To do ->
Leave the pictures out, and repeat exactly each line from the one that holds "Voilà ! Le serveur devrait se lancer." through the final line of the entries below.

[Start of section]

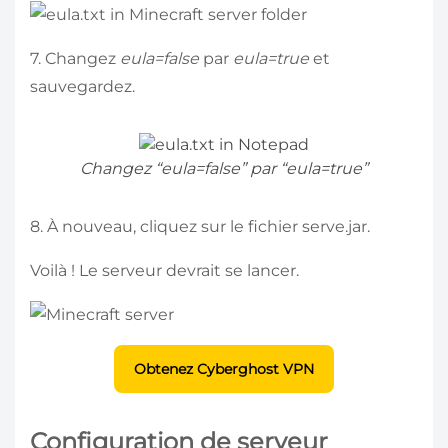
7. Changez
eula=false
par
eula=true
et
sauvegardez.
Changez “eula=false” par “eula=true”
8. À nouveau, cliquez sur le fichier serve.jar.
Voilà ! Le serveur devrait se lancer.
Obtenez Cyberghost VPN
Configuration de serveur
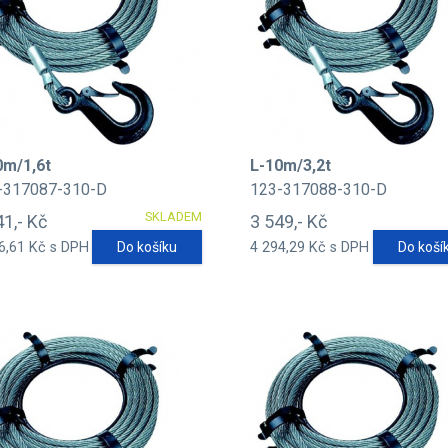
0m/1,6t
L-10m/3,2t
-317087-310-D
123-317088-310-D
SKLADEM
41,- Kč
3 549,- Kč
6,61 Kč s DPH
Do košíku
4 294,29 Kč s DPH
Do koší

[End of section]

Task answer ->
Voilà ! Le serveur devrait se lancer.
Obtenez Cyberghost VPN
Configuration de serveur
0m/1,6t
L-10m/3,2t
-317087-310-D
123-317088-310-D
SKLADEM
41,- Kč
3 549,- Kč
6,61 Kč s DPH
Do košíku
4 294,29 Kč s DPH
Do koší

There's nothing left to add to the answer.